Namun hanya satu peristiwa yang takkan pernah terlupakan. Hari itu, 18 Mei 1998. Seperti biasa, Surip membuka korannya. Demo mahasiswa besar-besaran digelar di luar gedung DPR. Suasana di dalam gedung pun sudah mulai tak kondusif. Hari itu untuk pertama kalinya dalam sejarah, gedung DPR dikuasai mahasiswa. Bertepatan dengan lengsernya Soeharto dari kursi Presiden Indonesia.

"Saat demo 98 saya lagi di sini jaga, jualan. Waktu itu kan mahasiswa sampai masuk ke dalam menduduki gedung DPR. Jadi kejadiannya kacau sampai-sampai saya nginep di sini 3 hari" kenang Surip saat berbincang dengan merdeka.com di Kompleks Parlemen, Senayan, Jakarta, Rabu (9/10).

Wajah-wajah anggota DPR boleh berganti dari masa ke masa.

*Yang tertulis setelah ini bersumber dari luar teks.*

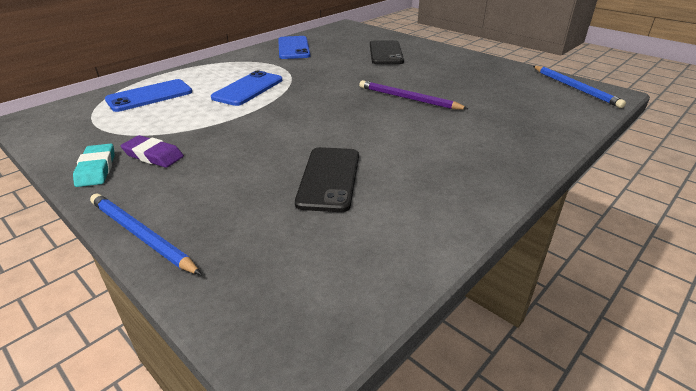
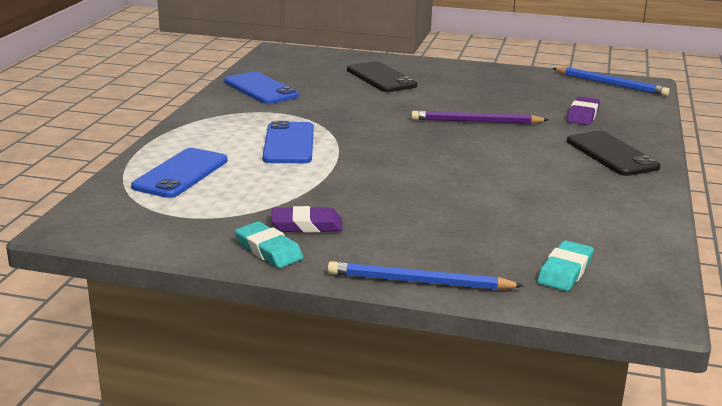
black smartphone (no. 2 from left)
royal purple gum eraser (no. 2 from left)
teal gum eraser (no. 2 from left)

Tapi posisi Surip tak tergantikan. Sebagai penjual koran langganan para wakil rakyat. Tapi tidak semua dikenal dekat. Kebanyakan dari para anggota DPR itu tidak pernah bertegur sapa dengan Surip. Hanya koran yang dijualnya yang selalu ada di hadapan para wakil rakyat.

"Biasanya Sesprinya yang beli langsung ke sini atau biasanya menghubungi saya nanti saya antar ke ruangannya" tambahnya.

Selama empat dekade Surip berjualan di gedung parlemen, mantan Wakil Ketua DPR Utut Adianto Wahyuwidayat salah satu yang dikenal paling baik dan ramah. Utut sering mengajaknya berbincang ketika tengah mengantarkan koran.

"Wakil Ketua DPR tuh Pak Utut alhamdulillah kalau sama saya baik, kadang suka manggil ke ruangannya, kadang juga suka ngasih saya uang"

Keramahan Surip membuat para anggota parlemen suka memberikan uang tip lebih atau sekedar uang makan siang. Dia mengaku pernah mendapat uang tip Rp 7 juta dalam seminggu.